(Stored data entries)
*-*-*

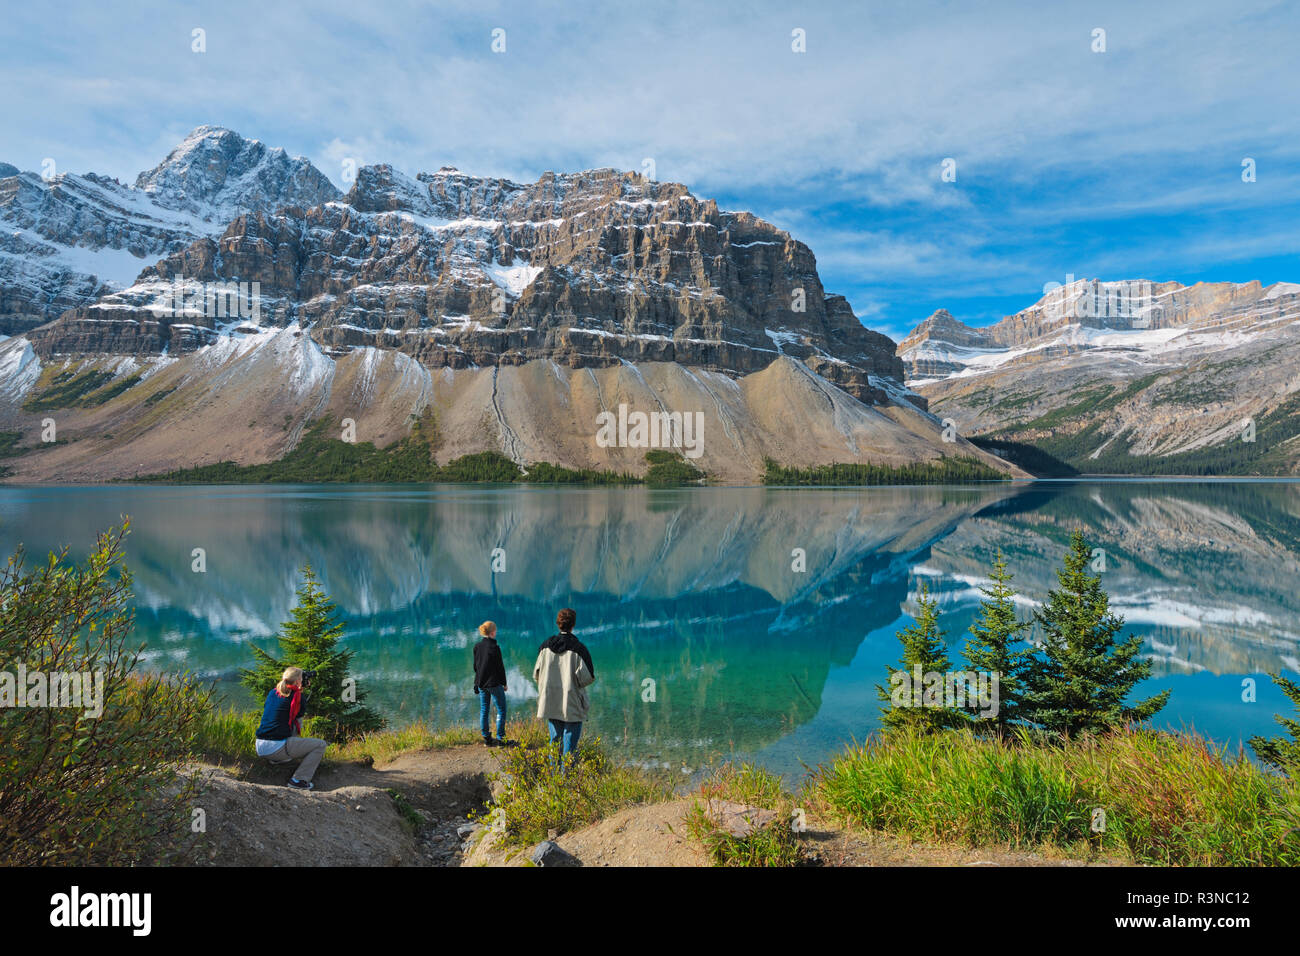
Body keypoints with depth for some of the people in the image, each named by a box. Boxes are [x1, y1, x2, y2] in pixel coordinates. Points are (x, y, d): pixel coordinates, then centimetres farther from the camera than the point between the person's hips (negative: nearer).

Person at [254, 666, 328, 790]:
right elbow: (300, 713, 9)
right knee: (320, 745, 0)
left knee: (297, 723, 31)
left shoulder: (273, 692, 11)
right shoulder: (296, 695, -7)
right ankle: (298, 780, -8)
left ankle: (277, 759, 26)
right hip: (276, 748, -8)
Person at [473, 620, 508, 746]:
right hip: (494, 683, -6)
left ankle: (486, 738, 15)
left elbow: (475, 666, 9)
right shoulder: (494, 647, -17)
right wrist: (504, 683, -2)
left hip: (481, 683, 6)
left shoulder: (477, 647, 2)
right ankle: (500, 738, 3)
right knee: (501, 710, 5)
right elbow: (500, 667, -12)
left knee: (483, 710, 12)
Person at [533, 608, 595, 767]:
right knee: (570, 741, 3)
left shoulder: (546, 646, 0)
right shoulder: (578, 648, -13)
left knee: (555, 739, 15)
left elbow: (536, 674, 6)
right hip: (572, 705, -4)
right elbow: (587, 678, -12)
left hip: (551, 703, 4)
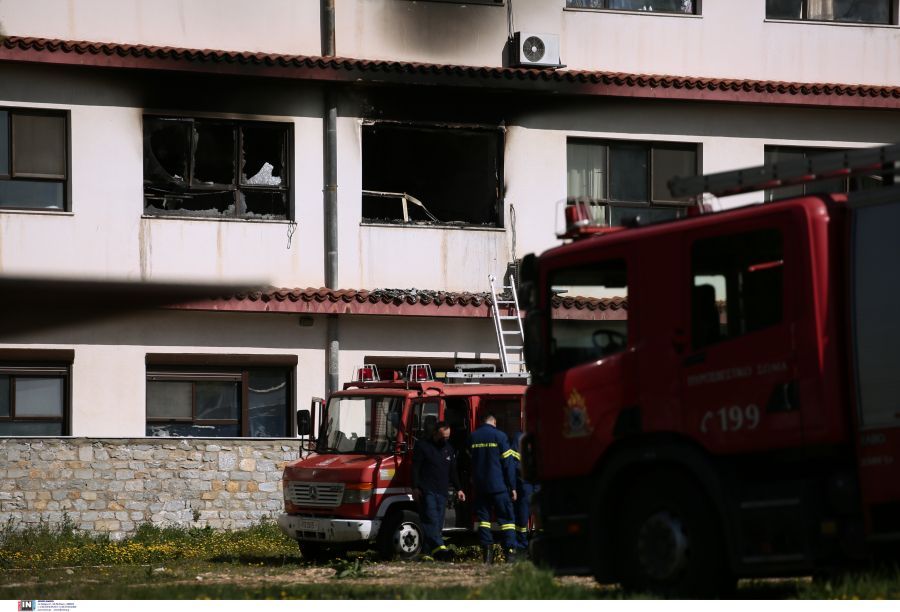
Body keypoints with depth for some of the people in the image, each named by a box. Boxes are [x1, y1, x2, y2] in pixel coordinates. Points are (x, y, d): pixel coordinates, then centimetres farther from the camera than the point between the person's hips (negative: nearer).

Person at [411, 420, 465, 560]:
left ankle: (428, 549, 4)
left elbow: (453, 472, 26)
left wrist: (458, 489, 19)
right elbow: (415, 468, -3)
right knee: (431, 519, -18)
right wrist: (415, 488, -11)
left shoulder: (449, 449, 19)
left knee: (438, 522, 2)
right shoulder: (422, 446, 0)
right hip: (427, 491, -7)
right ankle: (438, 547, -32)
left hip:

*-*-*

#### [Work to be completed]
Restate word for word the lines that begin at the one containing "right wrist: (504, 683, -2)" and end with the final line of the records. Pictures stay out.

#### [Expected output]
right wrist: (504, 683, -2)
left hip: (481, 683, 6)
left shoulder: (477, 647, 2)
right ankle: (500, 738, 3)
right knee: (501, 710, 5)
right elbow: (500, 667, -12)
left knee: (483, 710, 12)
Person at [533, 608, 595, 767]:
right knee: (570, 741, 3)
left shoulder: (546, 646, 0)
right shoulder: (578, 648, -13)
left knee: (555, 739, 15)
left elbow: (536, 674, 6)
right hip: (572, 705, -4)
right elbow: (587, 678, -12)
left hip: (551, 703, 4)
Body keypoints with depth for some of the people in the image, each named by a box. Boxes are [x1, y1, x2, y2] in pixel coordinates. Points are (x, y, d): pixel coordinates, then centimetres farther from the camera than the point between the person's hips (negative: nearer).

Person at [411, 420, 465, 560]:
left ankle: (428, 549, 4)
left elbow: (453, 472, 26)
left wrist: (458, 489, 19)
right elbow: (415, 468, -3)
right knee: (431, 519, -18)
right wrist: (415, 488, -11)
left shoulder: (449, 449, 19)
left knee: (438, 522, 2)
right shoulder: (422, 446, 0)
right hip: (427, 491, -7)
right ankle: (438, 547, -32)
left hip:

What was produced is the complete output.